11. A system for generating weighting for a machine learning model used for determining feature representations from three-dimensional medical imaging data, the system comprising one or more processors and a data storage, the data storage comprising instructions for the one or more processors to execute:an input module to receive three-dimensional medical imaging data; a pretraining module to generate augmented versions of the three-dimensional medical imaging data by performing image augmentations on the three- dimensional medical imaging data, and to mask patch regions of a portion of the augmented versions;a machine learning module to perform pretraining of the machine learning model using a knowledge distillation model comprising a student network and a teacher network, the augmented versions without masked patch regions are passed through the teacher network to obtain a teacher representation, the augmented versions with masked patch regions are passed through the student network to predict the masked regions in the teacher representation, the student network being trained over multiple pretraining iterations to arrive at a loss function used for weighting the teacher network; andan output module to output weights of the teacher network as a pretrained machine learning model for determining feature representations of previously unseen three-dimensional medical imaging data.

12. The system of claim 11, wherein performing image augmentations on the three- dimensional medical imaging data comprises performing random image augmentations.

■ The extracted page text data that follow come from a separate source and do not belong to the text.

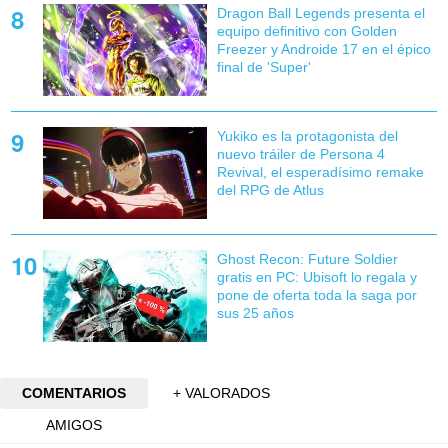
Dragon Ball Legends presenta el
equipo definitivo con Golden
Freezer y Androide 17 en el épico
final de 'Super'
Yukiko es la protagonista del
nuevo tráiler de Persona 4
Revival, el esperadísimo remake
del RPG de Atlus
Ghost Recon: Future Soldier
gratis en PC: Ubisoft lo regala y
pone de oferta toda la saga por
sus 25 años
COMENTARIOS
+ VALORADOS
AMIGOS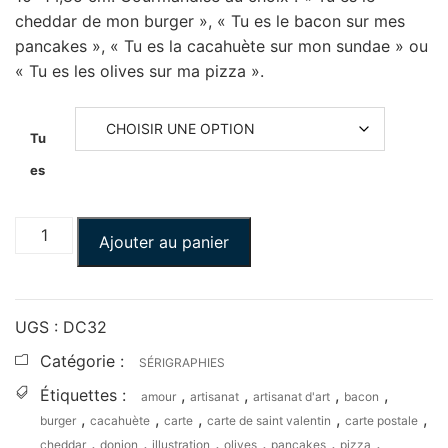
cheddar de mon burger », « Tu es le bacon sur mes
pancakes », « Tu es la cacahuète sur mon sundae » ou
« Tu es les olives sur ma pizza ».
Tu
es
Ajouter au panier
UGS :
DC32
Catégorie :
SÉRIGRAPHIES
Étiquettes :
,
,
,
,
amour
artisanat
artisanat d'art
bacon
,
,
,
,
,
burger
cacahuète
carte
carte de saint valentin
carte postale
,
,
,
,
,
,
cheddar
donjon
illustration
olives
pancakes
pizza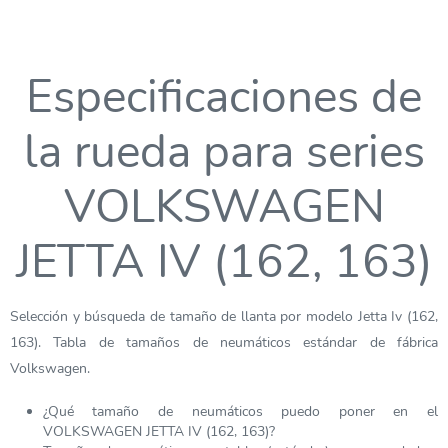
Especificaciones de
la rueda para series
VOLKSWAGEN
JETTA IV (162, 163)
Selección y búsqueda de tamaño de llanta por modelo Jetta Iv (162,
163). Tabla de tamaños de neumáticos estándar de fábrica
Volkswagen.
¿Qué tamaño de neumáticos puedo poner en el
VOLKSWAGEN JETTA IV (162, 163)?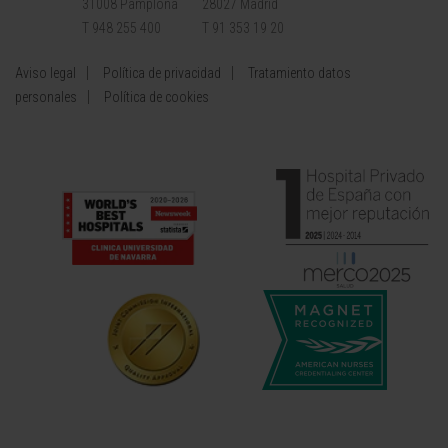
31008 Pamplona
28027 Madrid
T 948 255 400
T 91 353 19 20
Aviso legal
Política de privacidad
Tratamiento datos
personales
Política de cookies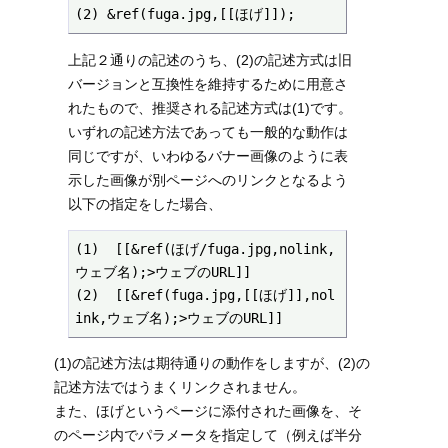
(2) &ref(fuga.jpg,[[ほげ]]);
上記２通りの記述のうち、(2)の記述方式は旧
バージョンと互換性を維持するために用意さ
れたもので、推奨される記述方式は(1)です。
いずれの記述方法であっても一般的な動作は
同じですが、いわゆるバナー画像のように表
示した画像が別ページへのリンクとなるよう
以下の指定をした場合、
(1)  [[&ref(ほげ/fuga.jpg,nolink,
ウェブ名);>ウェブのURL]] 

(2)  [[&ref(fuga.jpg,[[ほげ]],nol
ink,ウェブ名);>ウェブのURL]] 
(1)の記述方法は期待通りの動作をしますが、(2)の
記述方法ではうまくリンクされません。
また、ほげというページに添付された画像を、そ
のページ内でパラメータを指定して（例えば半分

13. The system of claim 11, wherein the augmented versions comprise global crops capturing a whole of the original volume of the imaging data.

14. The system of claim 13, wherein pretraining of the machine learning model comprises jointly optimizes an image-level representation objective on the patched global crops and a patch-level representation objective on local crops of the augmented versions.

15. The system of claim 11, wherein masking patch regions is performed using a binary mask.

16. The system of claim 11, wherein the teacher network is an exponential moving average of the student network during pretraining.

17. The system of claim 11, wherein the teacher network comprises a vision transformer encoder model.

18. The system of claim 11, wherein generating augmented versions comprises applying three-dimensional data augmentations modeling variability in medical image acquisition.

19. The system of claim 11, wherein the image augmentations comprise, at least, applying a two-dimensional crop in in-plane dimensions and independently sampling a depth dimension.

20. The system of claim 11, wherein the three-dimensional medical imaging data comprises multiple co-registered imaging channels.